The generalized phase retrieval problem over compact groups aims to recover a set of matrices -- representing an unknown signal -- from their associated Gram matrices. This framework generalizes the classical phase retrieval problem, which reconstructs a signal from the magnitudes of its Fourier transform, to a richer setting involving non-abelian compact groups. In this broader context, the unknown phases in Fourier space are replaced by unknown orthogonal matrices that arise from the action of a compact group on a finite-dimensional vector space. This problem is primarily motivated by advances in electron microscopy to determining the 3D structure of biological macromolecules from highly noisy observations. To capture realistic assumptions from machine learning and signal processing, we model the signal as belonging to one of several broad structural families: a generic linear subspace, a sparse representation in a generic basis, the output of a generic ReLU neural network, or a generic low-dimensional manifold. Our main result shows that, for a prior of sufficiently low dimension, the generalized phase retrieval problem not only admits a unique solution (up to inherent group symmetries), but also satisfies a bi-Lipschitz property. This implies robustness to both noise and model mismatch -- an essential requirement for practical use, especially when measurements are severely corrupted by noise. These findings provide theoretical support for a wide class of scientific problems under modern structural assumptions, and they offer strong foundations for developing robust algorithms in high-noise regimes.

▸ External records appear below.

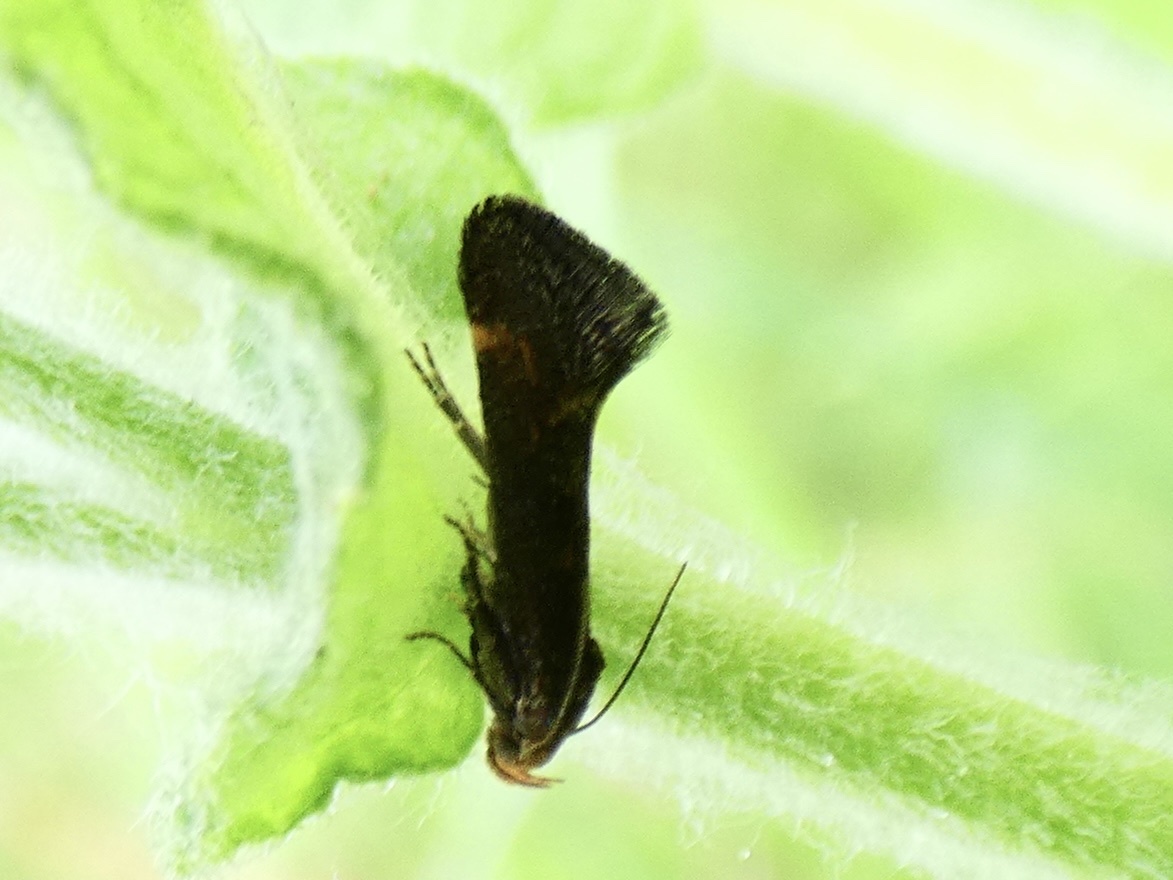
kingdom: Animalia
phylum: Arthropoda
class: Insecta
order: Lepidoptera
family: Gelechiidae
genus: Apodia
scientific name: Apodia martinii
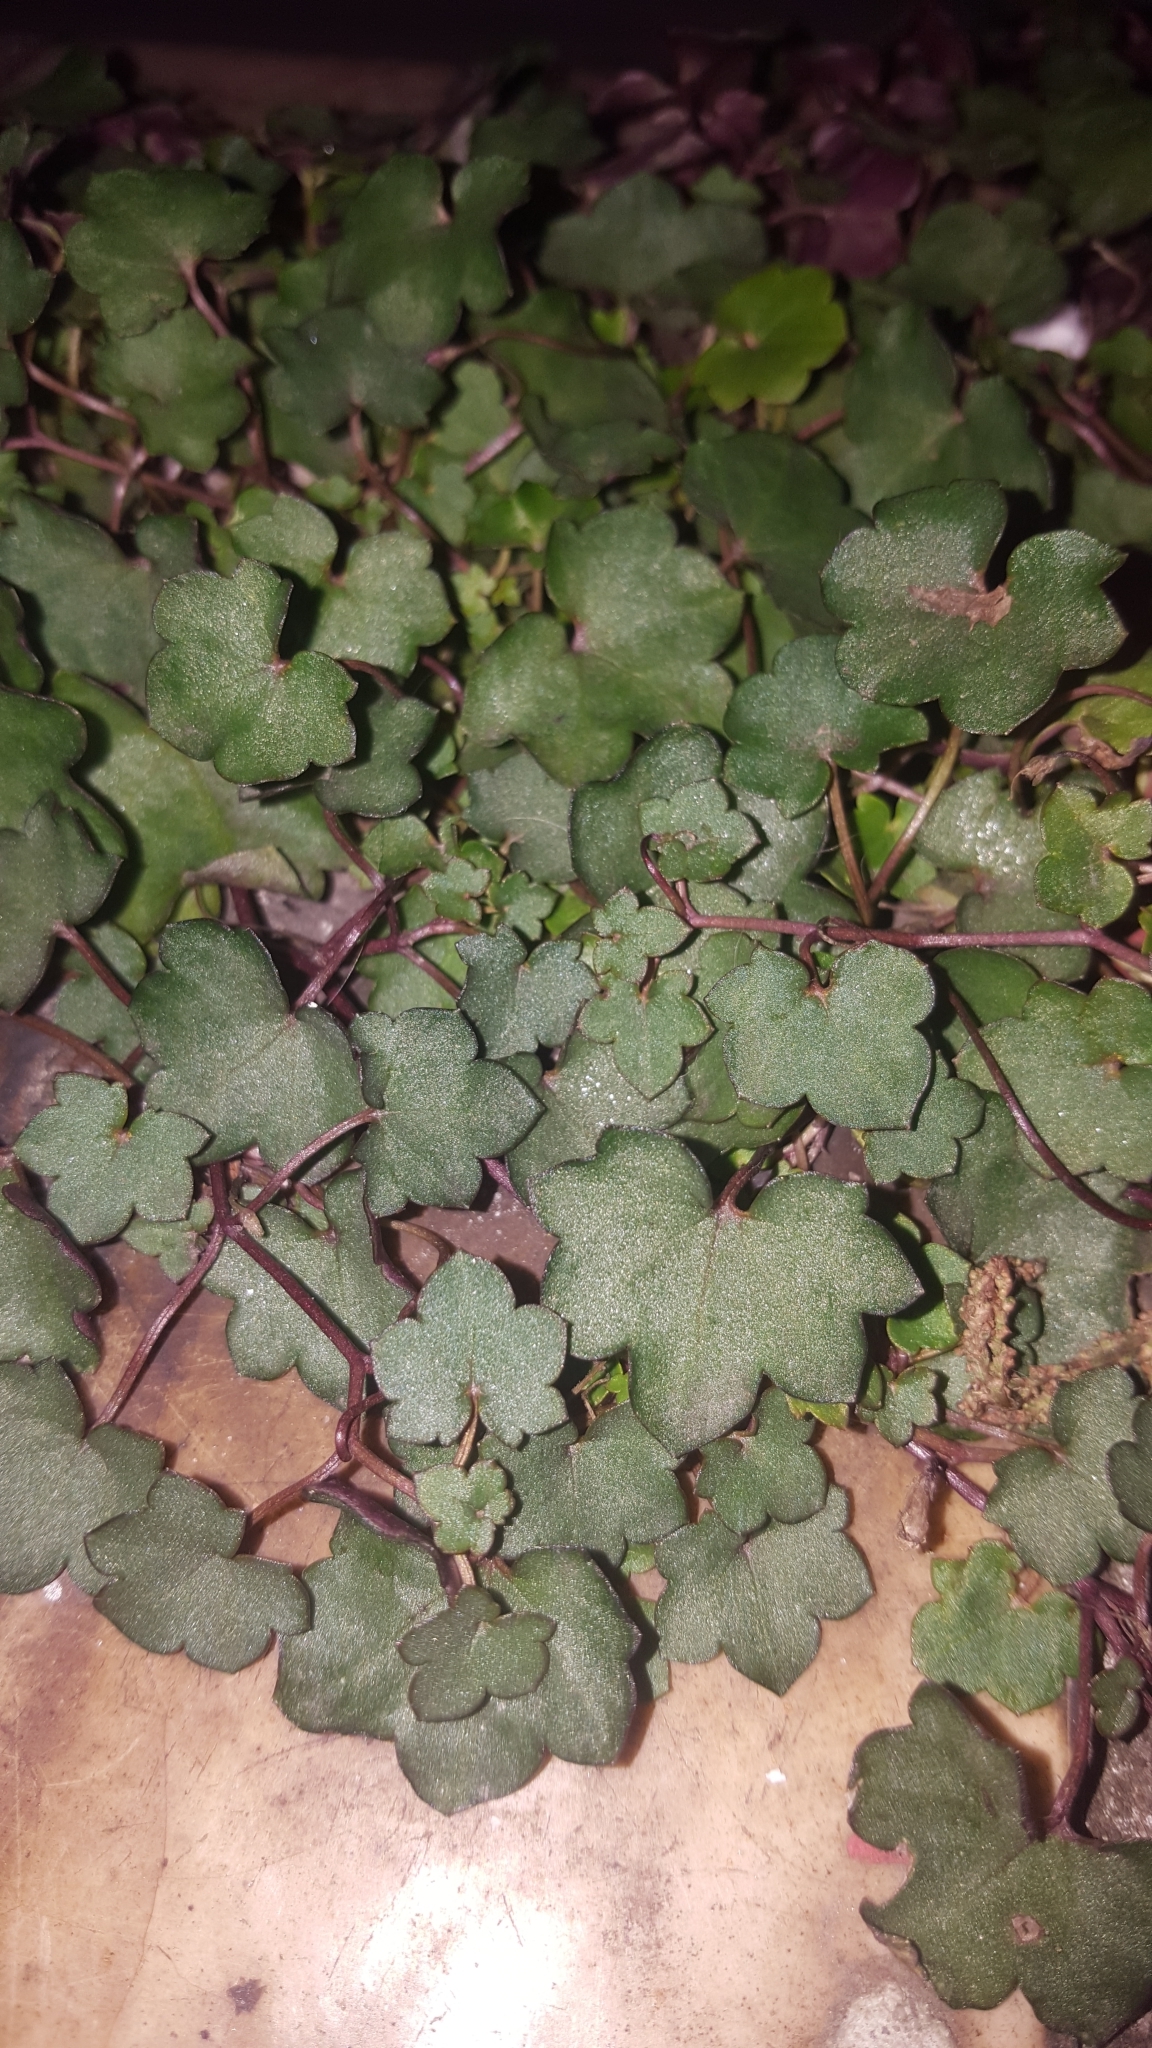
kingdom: Plantae
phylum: Tracheophyta
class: Magnoliopsida
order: Lamiales
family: Plantaginaceae
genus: Cymbalaria
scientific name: Cymbalaria muralis
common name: Ivy-leaved toadflax
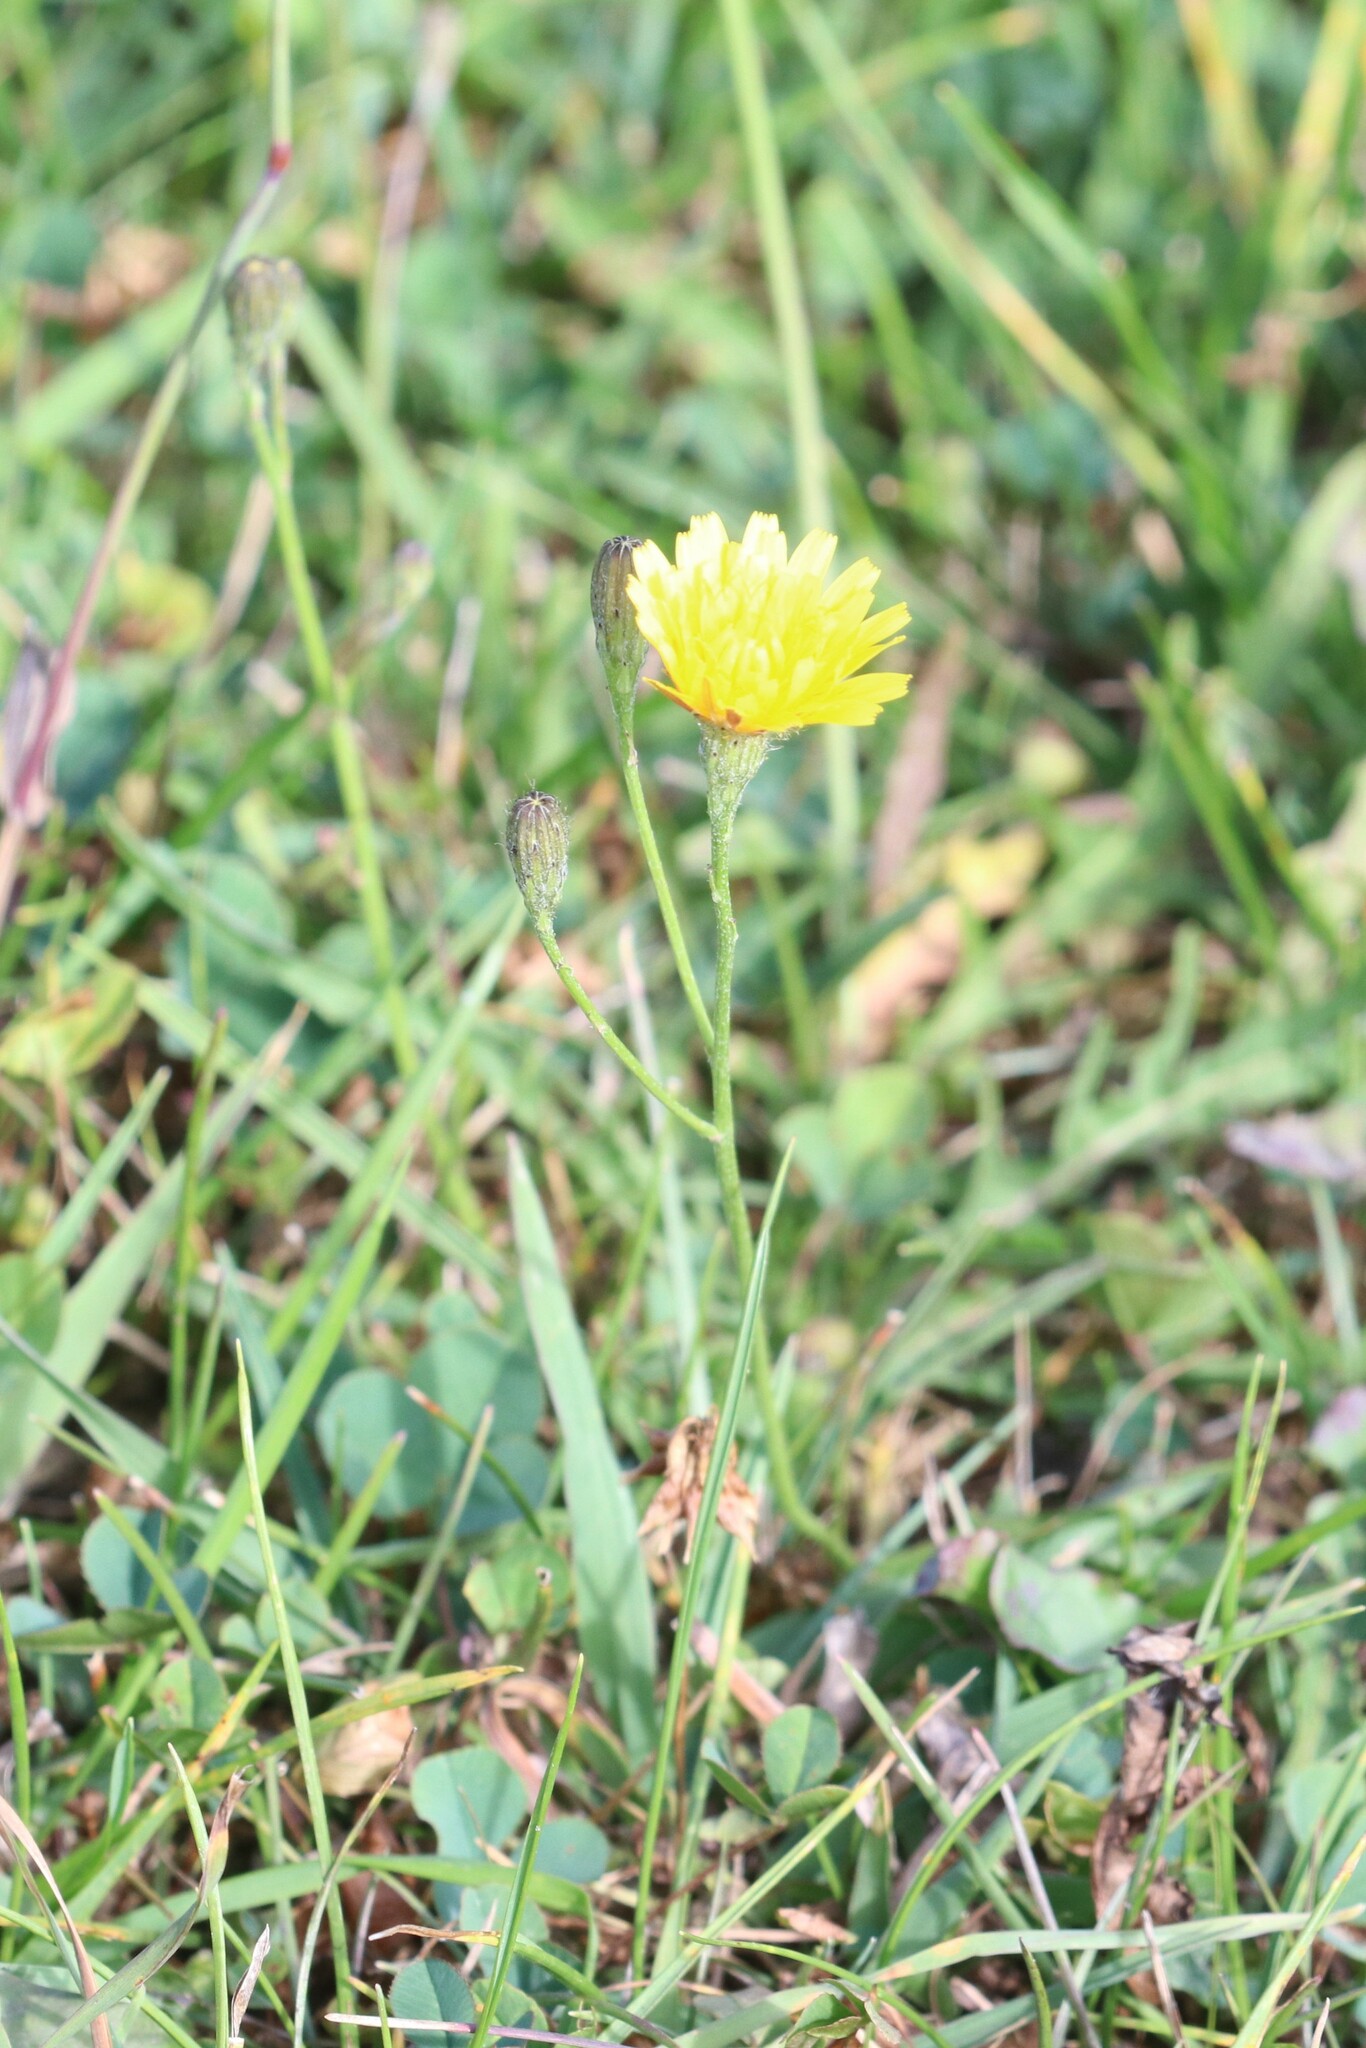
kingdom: Plantae
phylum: Tracheophyta
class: Magnoliopsida
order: Asterales
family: Asteraceae
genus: Scorzoneroides
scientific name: Scorzoneroides autumnalis
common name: Autumn hawkbit
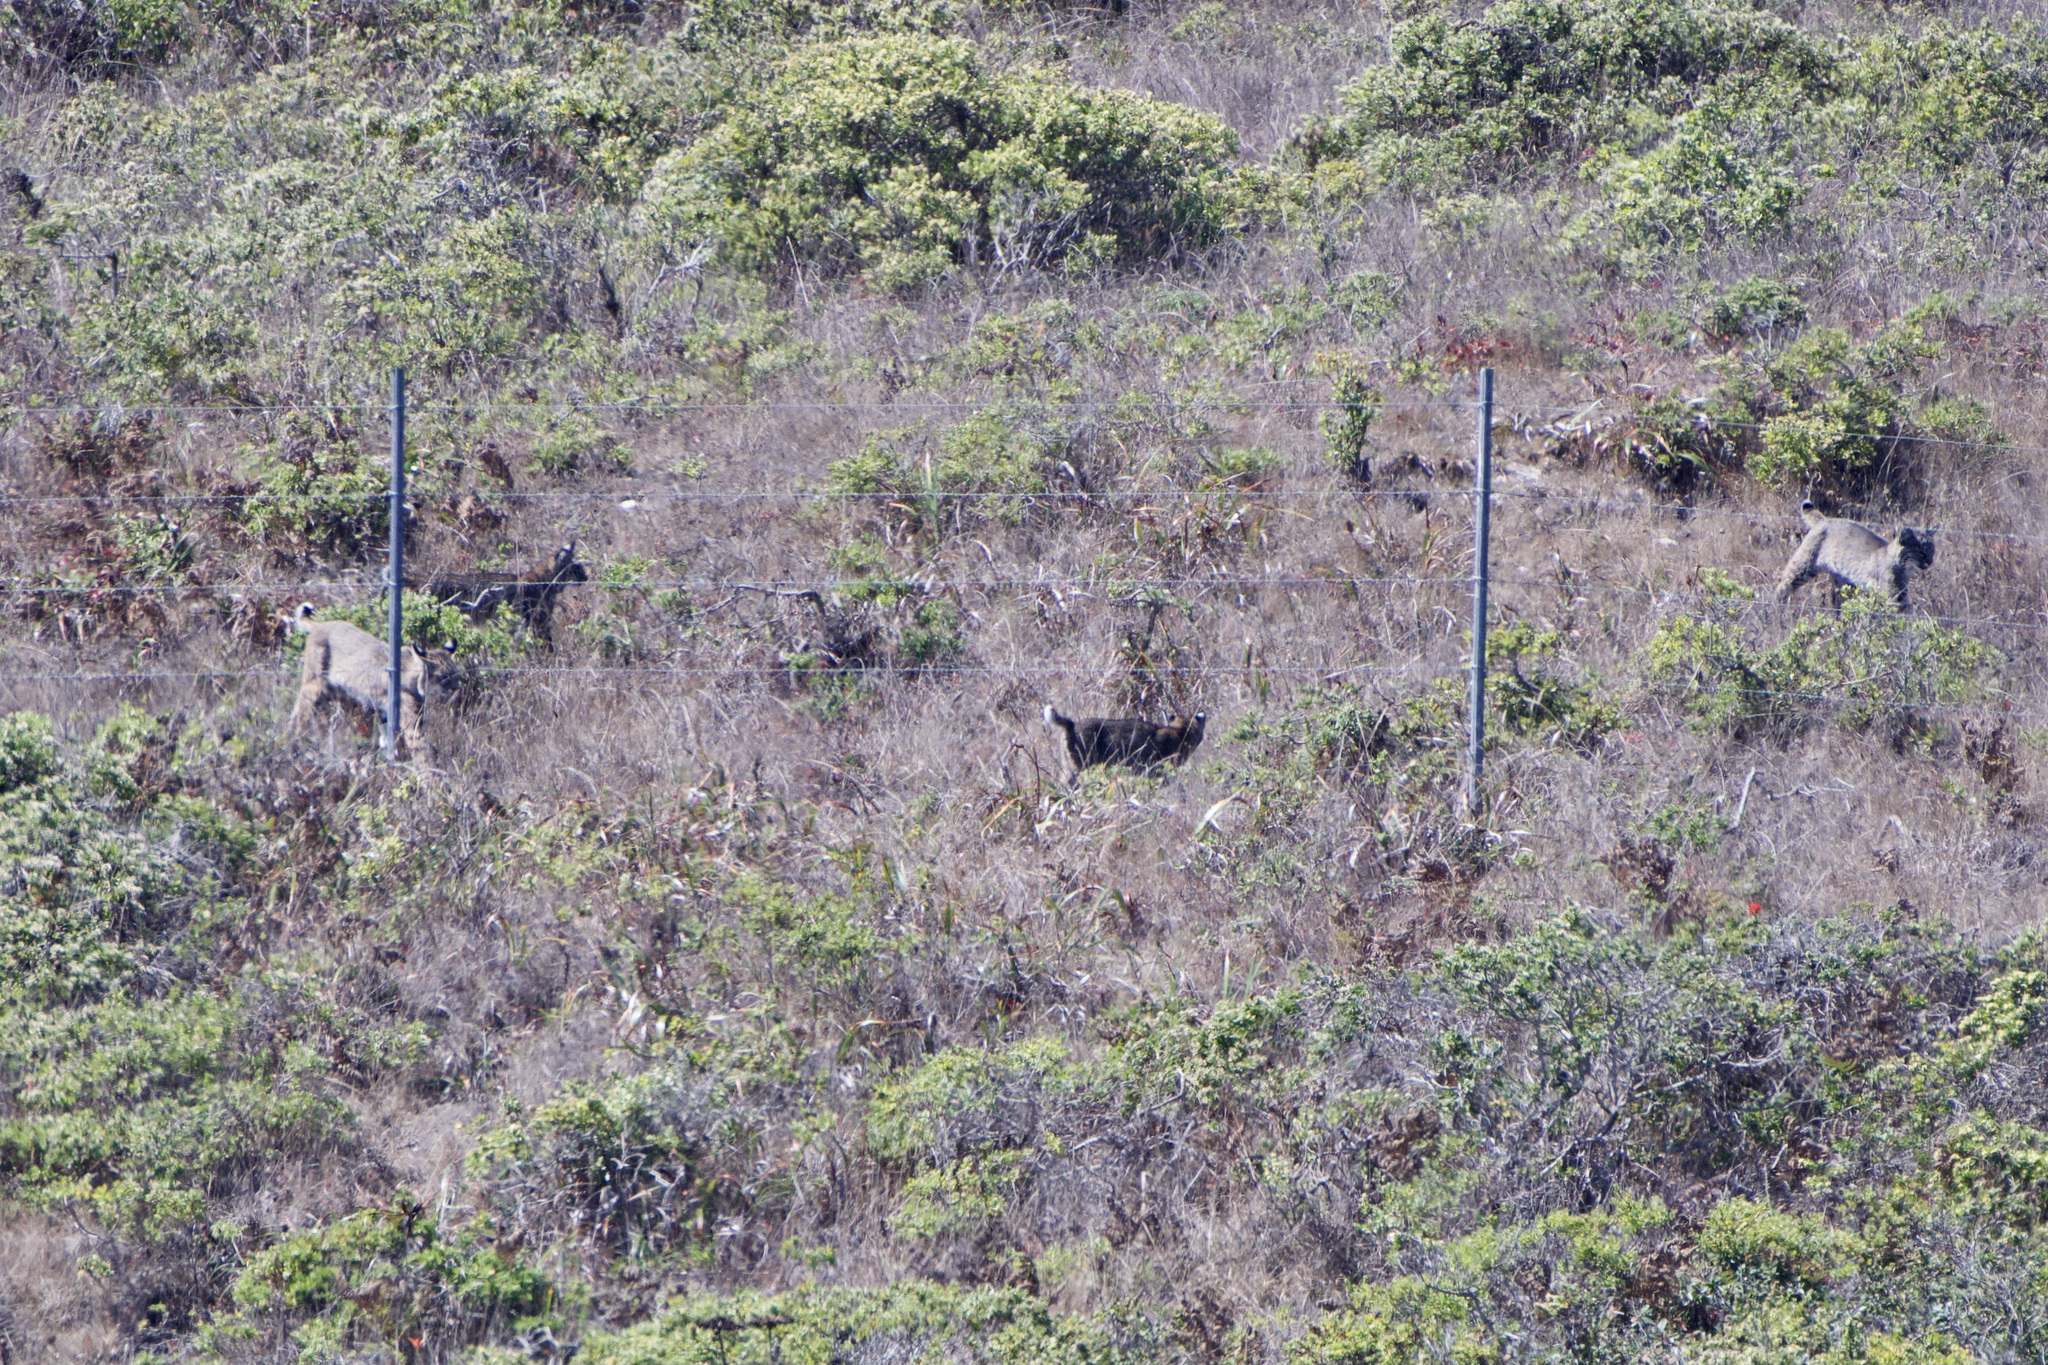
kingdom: Animalia
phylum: Chordata
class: Mammalia
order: Carnivora
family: Felidae
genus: Lynx
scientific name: Lynx rufus
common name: Bobcat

翻译：紧致群上的广义相位恢复问题旨在从关联的格拉姆矩阵中恢复一组表示未知信号的矩阵。该框架将经典的相位恢复问题——即从傅里叶变换的幅度中重构信号——推广至涉及非阿贝尔紧致群的更丰富场景。在这一更广泛的背景下，傅里叶空间中的未知相位被替换为由紧致群在有限维向量空间上的作用所产生的未知正交矩阵。该问题主要受到电子显微镜领域进展的推动，旨在从高度噪声的观测中确定生物大分子的三维结构。为捕捉机器学习和信号处理中的实际假设，我们将信号建模为属于若干广泛结构族之一：一个通用线性子空间、一个通用基下的稀疏表示、一个通用ReLU神经网络的输出，或一个通用低维流形。我们的主要结果表明，对于足够低维的先验，广义相位恢复问题不仅允许唯一解（直至固有的群对称性），而且满足双利普希茨性质。这意味着对噪声和模型失配均具有鲁棒性——这是实际应用中的基本要求，尤其是在测量被噪声严重破坏的情况下。这些发现为现代结构假设下的一大类科学问题提供了理论支持，并为在高噪声环境下开发鲁棒算法奠定了坚实基础。